As chaotic as this council’s levy process has been the past two months, I daresay that all six of the council members who submitted amendments last week added at least one proposal that would make Seattle safer, more accessible, and more sustainable. 

Council Member Rob Saka doubled the Mayor’s funding for new sidewalk construction. Council President Sara Nelson and Council Member Joy Hollingsworth added millions for repairing existing sidewalks. Council Member Cathy Moore increased funding for Vision Zero. Council Member Tammy Morales added money for community-based anti-displacement planning at the Graham and CID light rail stations, and Council Member Dan Strauss proposed finally finishing the missing link of the Burke-Gilman trail.

In other words, the council is proposing to fund programs Seattle desperately needs and that voters want and by all indications are willing to pay for.  This should be a big, easy political win for a council still short on policy wins. 

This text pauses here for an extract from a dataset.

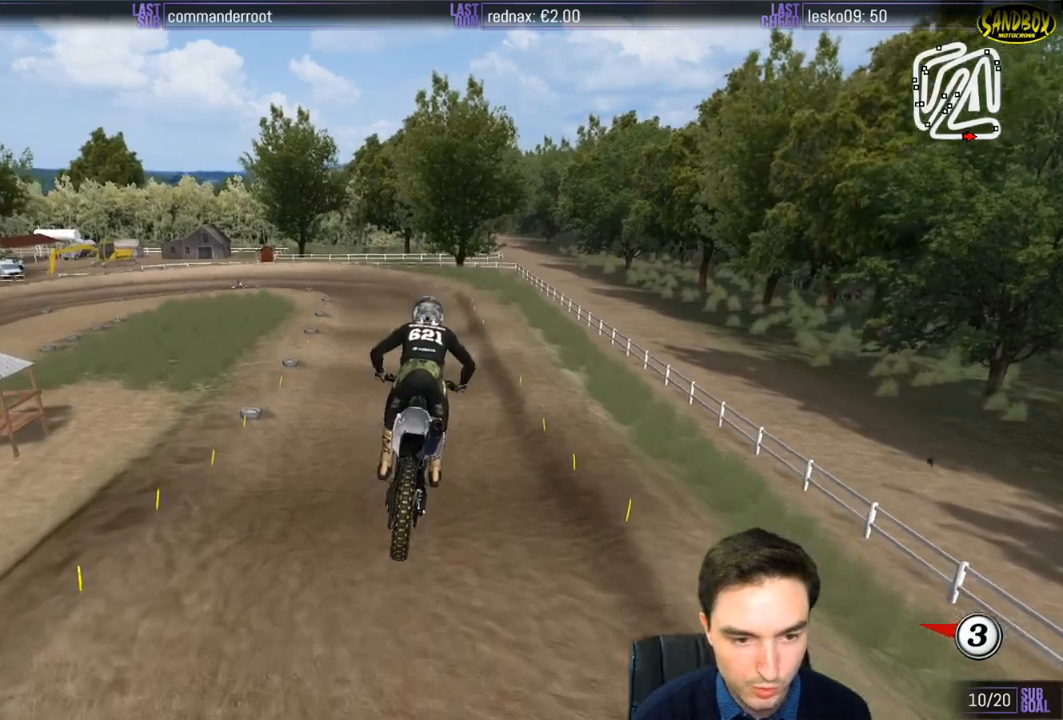
{"buttons": ["R2"], "left_stick": "center", "right_stick": "center", "events": [[300, "R2", "down"], [383, "L1", "up"]]}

But instead of adding to the levy, council members are pitting essential programs against each other; funding sidewalk repair with cuts to new sidewalk construction, and cutting equity-based neighborhood projects for safe routes for kids to get to school. I’ve heard the council’s approach described as “peanut butter around the money,” but that is too cute of a description because at the other end of the budget line are real people experiencing real-world impacts. We shouldn’t have to choose between these vital needs when polling shows that voters will approve a levy that funds them all. Right now, the council is trading sidewalks, protected bike lanes, and street crossings, simply shifting the locations of inaccessible routes and future fatalities.

Council Member Morales has proposed an amendment that would increase the size of the levy to accommodate her colleagues' proposed additions without cutting vital programs. Now is the time to show vocal support for a larger levy of $1.7 billion that invests in the safety and neighborhood projects we desperately need.  

Rarely does a city’s funding needs align so closely with public opinion. The council needs to follow Morales’s lead and capitalize on this moment where voters are asking for a bigger levy to support walking, biking, and climate. Seattle is waiting.  

Cecelia Black is a wheelchair user, community organizer for Disability Mobility Initiative at Disability Rights Washington, and serves as board president for Be:Seattle.